InsideOut

E_p12_streetParcours Lumière sur l’art: Art Light Path is an outdoor installation on Avenue Cartier in the heart of Quebec City which opened in December 2014. It consists of 34 giant cylindrical lampshades backlit with LED strips. Each shade is five feet high and eight feet in diameter displaying the artworks of Québecois artists Fernand Leduc and Alfred Pellan. They are mounted on a metal structure bolted to the sidewalk and over hang the street at a height of about 22 feet. The installation extends for five blocks on Avenue Cartier between Grand Allée and Chemin Sainte-Foy.

Avenue Cartier is close to the Plains of Abraham and Old Quebec City, and at the centre of the Montcalm District, an area rich in cultural venus. Avenue Cartier has over 100 stores and businesses including restaurants, bars, gourmet shops, boutiques and an arts theatre. The lamps described as “an art gallery floating in space” provide an indoor-like warmth accenting an already colourful and lively district.

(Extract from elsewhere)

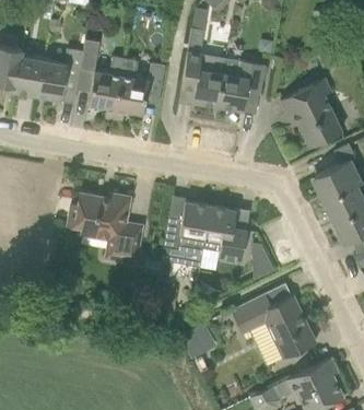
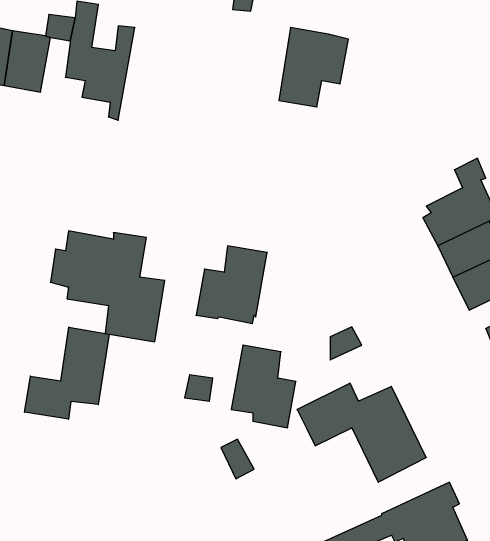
building: [183,51,226,106] -> none
building: [113,58,165,120] -> none
building: [281,79,342,148] -> none
building: [203,207,246,261] -> [231,345,296,428]
building: none -> [25,327,109,419]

Avenue Cartier and the Montcalm District were not always so culturally evolved. Until the early 70’s, it was an ordinary shopping area, family oriented with a significant amount of older people, many English speaking. The transformation began with a trendy bar and a fashionable boutique, shortly followed by the Cartier Cinema becoming a repertory theatre. More cafes, bars, and shops followed, making the Avenue Cartier busy and noisy for local residents. However, people who supported this lifestyle began to move into the Montcalm district and a sort of gentrification began. Today you could say the area is a bastion of Québecois culture.

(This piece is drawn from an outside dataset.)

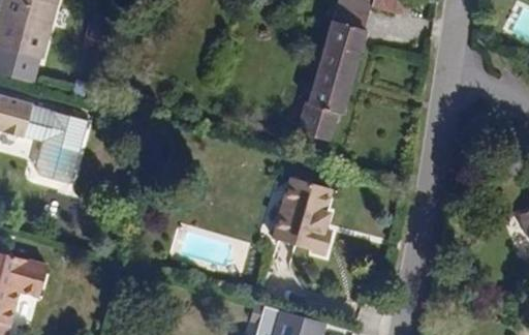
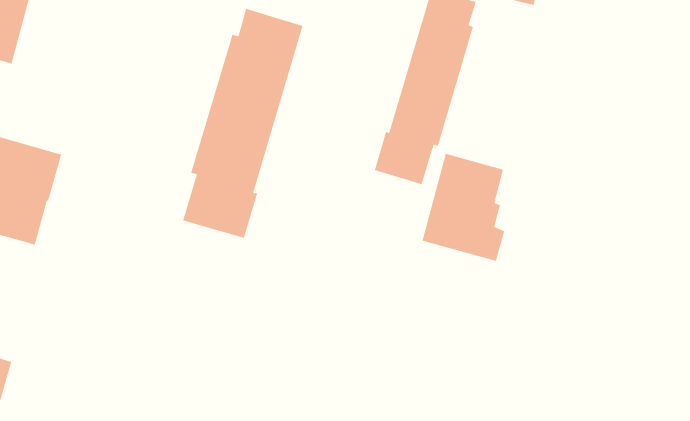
building: none -> [182,8,304,239]
building: [273,178,332,254] -> [422,153,505,262]

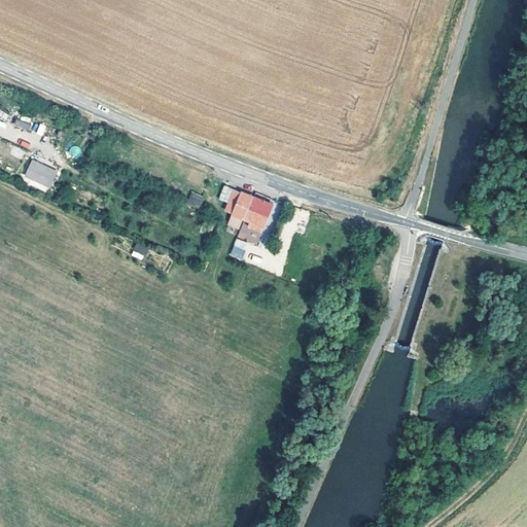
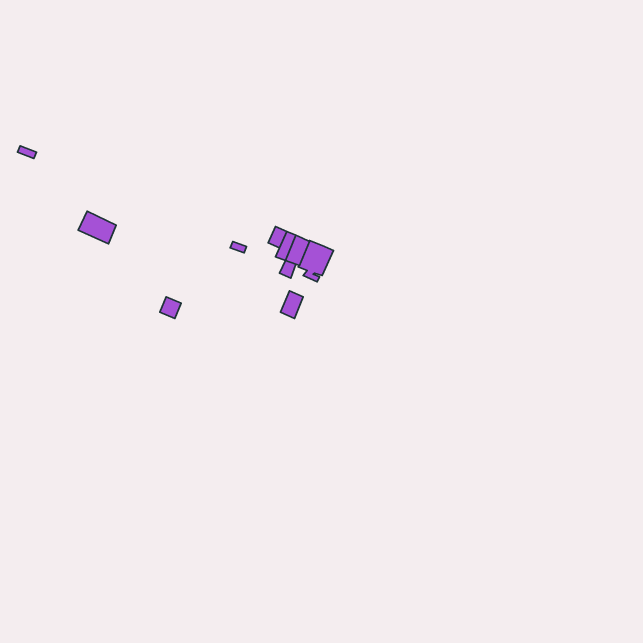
building: [26,160,57,186] -> [78,211,116,244]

The concept of the lamps was developed by Lightemotion, a Montreal based lighting firm with a theatrical background. They apply the latest innovations in design and technology for their projects and have illuminated building facades and interiors in Europe, North America, Asia and Oceania. They worked in collaboration with the Mont-calm neighbourhood’s business improvement association, the Quebec Office of Tourism, and the Musée National des Beaux-Arts du Québec which provided reproductions of the artwork of Pellan and Leduc.

Alfred Pellan was a famous Quebec artist who was influenced by Picasso and Dali and was included along with them in the 1939 Washington exhibition, Paris Painters of Today. His paintings employed abstracted simplified forms and surrealist images. His use of colour has been described by Canadian writer Maurice Gagnon as an enchantment – shining, bursting, vibrating and resounding with intensity.

Fernand Leduc was a contemporary of Alfred Pellan who also worked in colourful abstract painting. He is considered one of the key figures in Quebec modern art. He was one of 16 signatories of Le Refus Global, a 1948 anti-establishment and anti-religious manifesto, widely seen to have been one of the factors that led to Quebec’s Quiet Revolution in the early 60’s.

The lampshades on Avenue Cartier illuminate on many levels. They brighten the streets of Quebec to promote tourism, especially in winter. They also function to beautifully highlight the rich cultural identity of the area, and they display the work of Quebec artists. The current installation was meant to finish in March, but its success is so great it will continue through to the fall of 2015. The lampshades are designed to be flexible, and the works mounted on the shades will be replaced annually with the works of other artists for at least the next five years. Moreover, there is a master plan by Lightemotion for the illumination of several more areas of Quebec City.